Di depan tungku perapian, dulu kakek saya berpesan "kamu sekolah yang pinter, biar nanti hidupmu tidak susah, kalau bisa jadi pegawai, jangan tani seperti kakekmu".
Namun anehnya, meski Kakek saya tidak mengingkan cucunya jadi petani, tetapi saja beliau mengajarkan bertani. Selepas subuh ke ladang menyiram sayur, dan nanti sorenya menggendong tangki untuk menyemprot hama.
Potret masa lalu, di mana tani bukanlah sebuah cita-cita. Tani identik dengan pekerjaan yang tidak ada gengsinya sama sekali.

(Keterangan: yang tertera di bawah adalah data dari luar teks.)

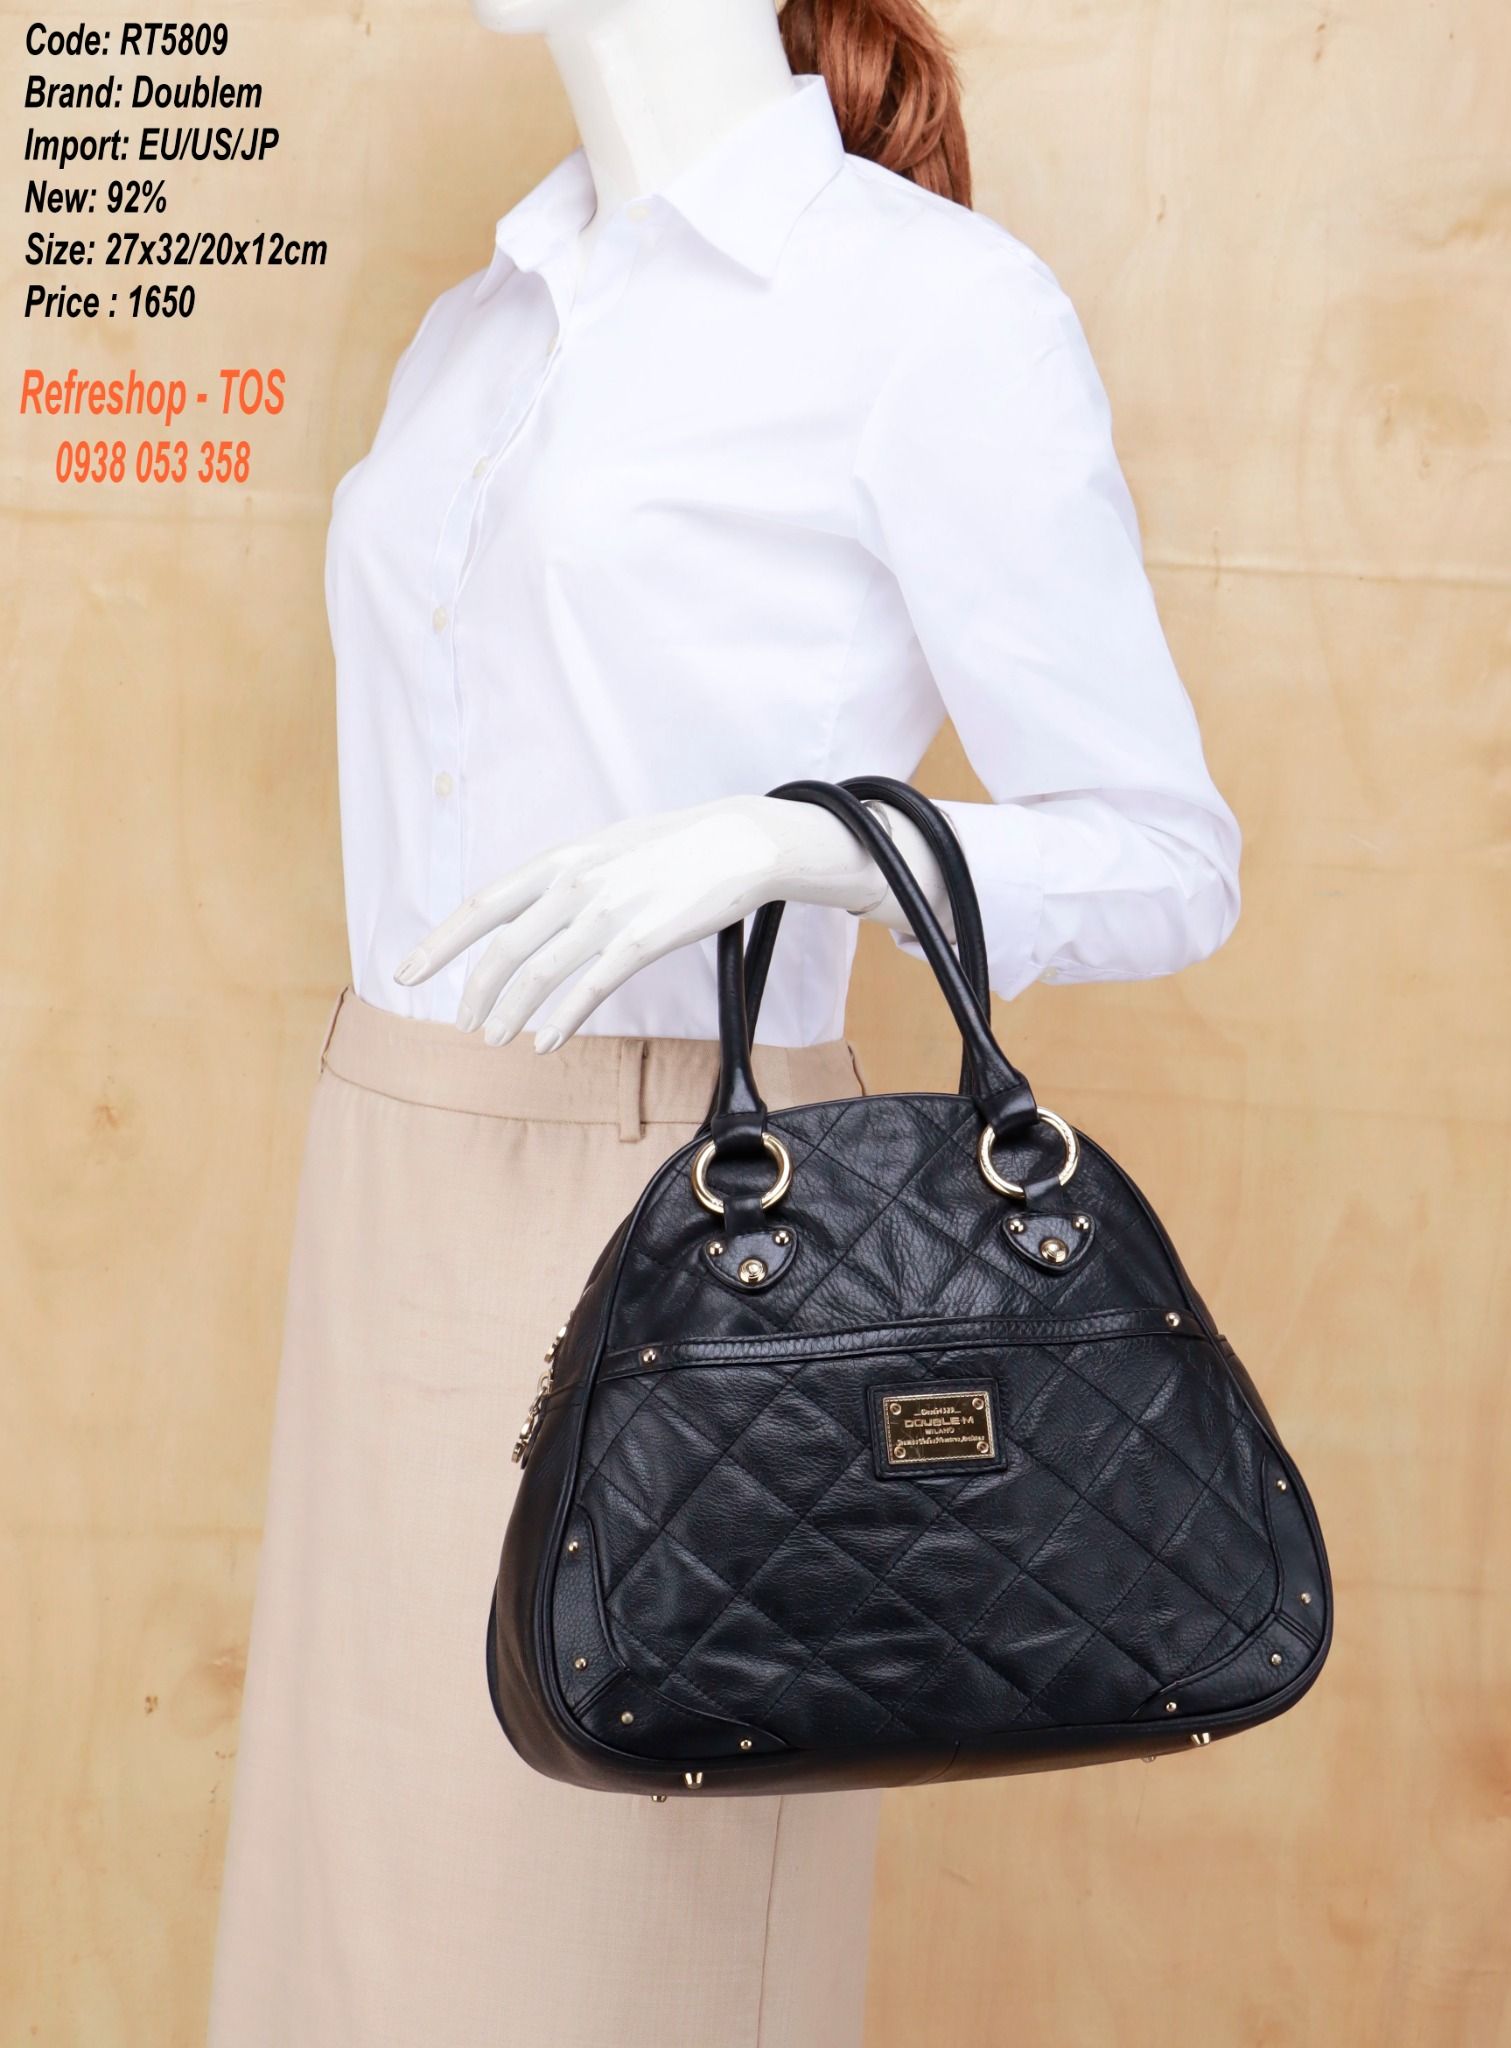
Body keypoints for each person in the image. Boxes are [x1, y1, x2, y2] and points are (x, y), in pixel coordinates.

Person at [208, 2, 1241, 2042]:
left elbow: (1165, 856)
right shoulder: (482, 323)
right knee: (353, 1960)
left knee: (608, 1964)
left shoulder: (924, 312)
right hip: (391, 1193)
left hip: (692, 1220)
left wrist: (801, 840)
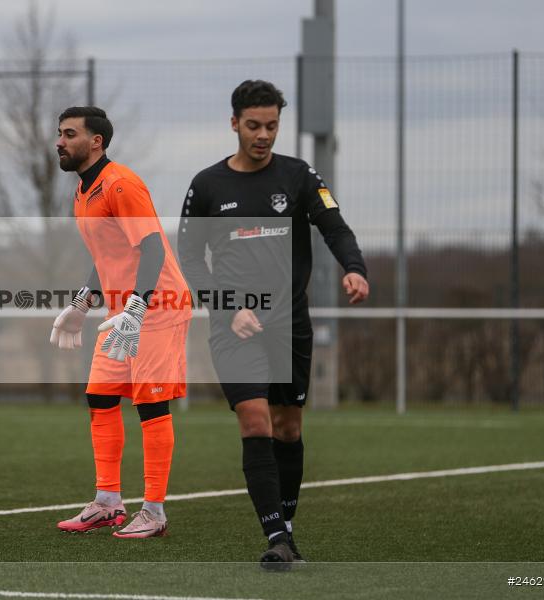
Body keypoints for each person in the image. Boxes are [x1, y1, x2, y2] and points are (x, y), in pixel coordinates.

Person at [178, 80, 369, 566]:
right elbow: (190, 261)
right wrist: (227, 307)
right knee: (255, 419)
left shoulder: (300, 176)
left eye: (272, 126)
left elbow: (335, 227)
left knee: (286, 427)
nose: (263, 135)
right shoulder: (206, 186)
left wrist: (354, 268)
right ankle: (276, 540)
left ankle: (285, 530)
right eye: (254, 125)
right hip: (232, 324)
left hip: (289, 322)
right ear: (234, 123)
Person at [51, 106, 192, 538]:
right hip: (123, 310)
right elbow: (109, 257)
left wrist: (135, 308)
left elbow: (151, 249)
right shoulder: (82, 193)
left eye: (69, 133)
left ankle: (154, 512)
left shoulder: (122, 184)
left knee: (150, 404)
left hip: (157, 306)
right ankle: (108, 503)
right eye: (59, 133)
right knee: (100, 398)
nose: (59, 141)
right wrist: (80, 306)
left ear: (96, 141)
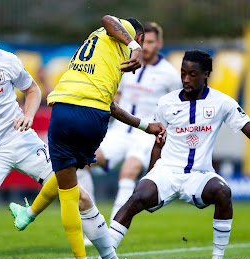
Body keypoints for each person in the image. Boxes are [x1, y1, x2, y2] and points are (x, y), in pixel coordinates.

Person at [92, 50, 250, 259]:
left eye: (192, 74)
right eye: (183, 73)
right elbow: (159, 141)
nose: (186, 79)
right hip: (166, 171)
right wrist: (149, 175)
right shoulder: (166, 103)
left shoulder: (222, 102)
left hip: (199, 174)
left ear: (206, 74)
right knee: (135, 198)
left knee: (223, 193)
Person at [9, 15, 165, 259]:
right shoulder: (124, 38)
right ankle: (37, 220)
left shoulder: (98, 49)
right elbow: (108, 18)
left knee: (68, 185)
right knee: (69, 183)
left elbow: (112, 105)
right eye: (139, 42)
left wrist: (143, 125)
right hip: (91, 117)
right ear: (136, 37)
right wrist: (135, 47)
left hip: (63, 111)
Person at [77, 22, 181, 223]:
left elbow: (175, 109)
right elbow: (116, 96)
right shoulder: (126, 62)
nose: (146, 47)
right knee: (81, 161)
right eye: (144, 42)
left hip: (145, 135)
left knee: (128, 171)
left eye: (151, 42)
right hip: (120, 131)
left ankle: (114, 229)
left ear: (159, 43)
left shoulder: (170, 74)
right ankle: (92, 222)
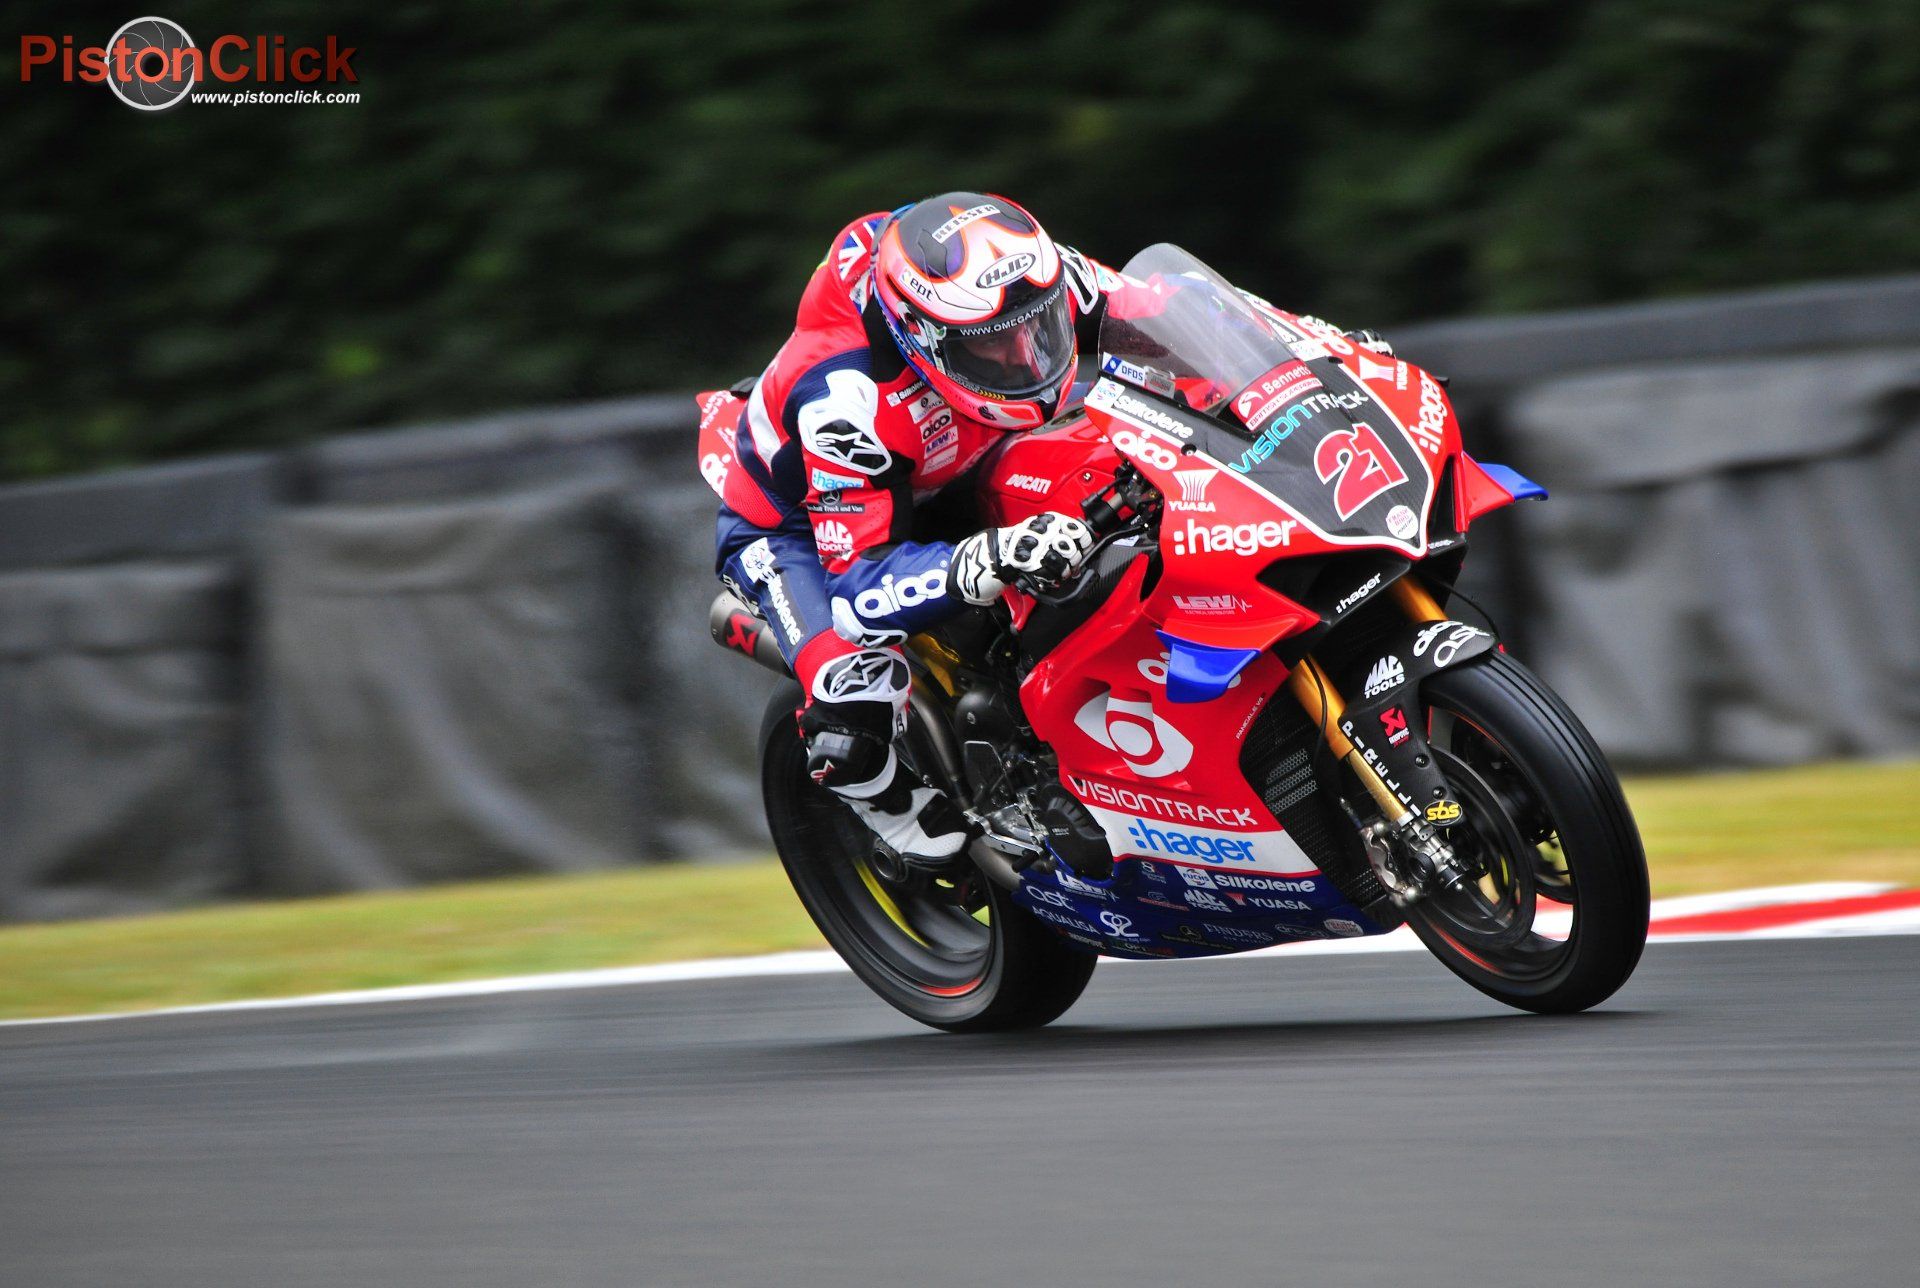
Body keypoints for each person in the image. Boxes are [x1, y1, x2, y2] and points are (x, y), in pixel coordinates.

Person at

Padahal jika melihat realita, tidak sedikit petani yang kaya raya, dan hidupnya jauh lebih mapan daripada pegawai kantoran. Cuma petani tidak memiliki kelas sosial, meskipun memiliki beberapa kendaraan, lahan, dan rumah yang megah.
Benarkah anak-anak muda, tak lagi mau bertani?
Pagi ini di lereng Gunung Merbabu saya diajak menemui petani muda yang ingin mengembalikan budaya keluarga dalam bertani.
Mereka adalah kakak beradik yang bernama Yesa dan Eben, yang telah hijrah dari pekerjaan formal di kota dan kini kembali ke dusunnya untuk menggarap ladangnya.
"Bapak punya sembilan petak lahan. Ada investor mua menyewa, setahun 40 juta. Lahannya mau dijadikan restoran dan taman. Benar mas kami langsung dapat 40 juta. Tapi, nanti saat sudah berjalan, saat kami mau nengok lahan kami, suruh bayar tiket masuk, bayar parkir, dan suruh beli kopi. Padahal kami ini yang punya lahan. Dari itulah kami semua sepakat, menggarap lahan itu daripada disewakan," cerita Yesa dan Eben.
Rumah sederhana mereka terpasang jaringan internet dan wifi. Mereka bisa dengan mudah mengakses dunia pertanian, begitu pula dengan pasarnya. Kini hanya dengan modal itu, mereka bisa mengubah pertanian tradisional menjadi pertanian yang ada sentuhan teknologi memanfaatkan internet.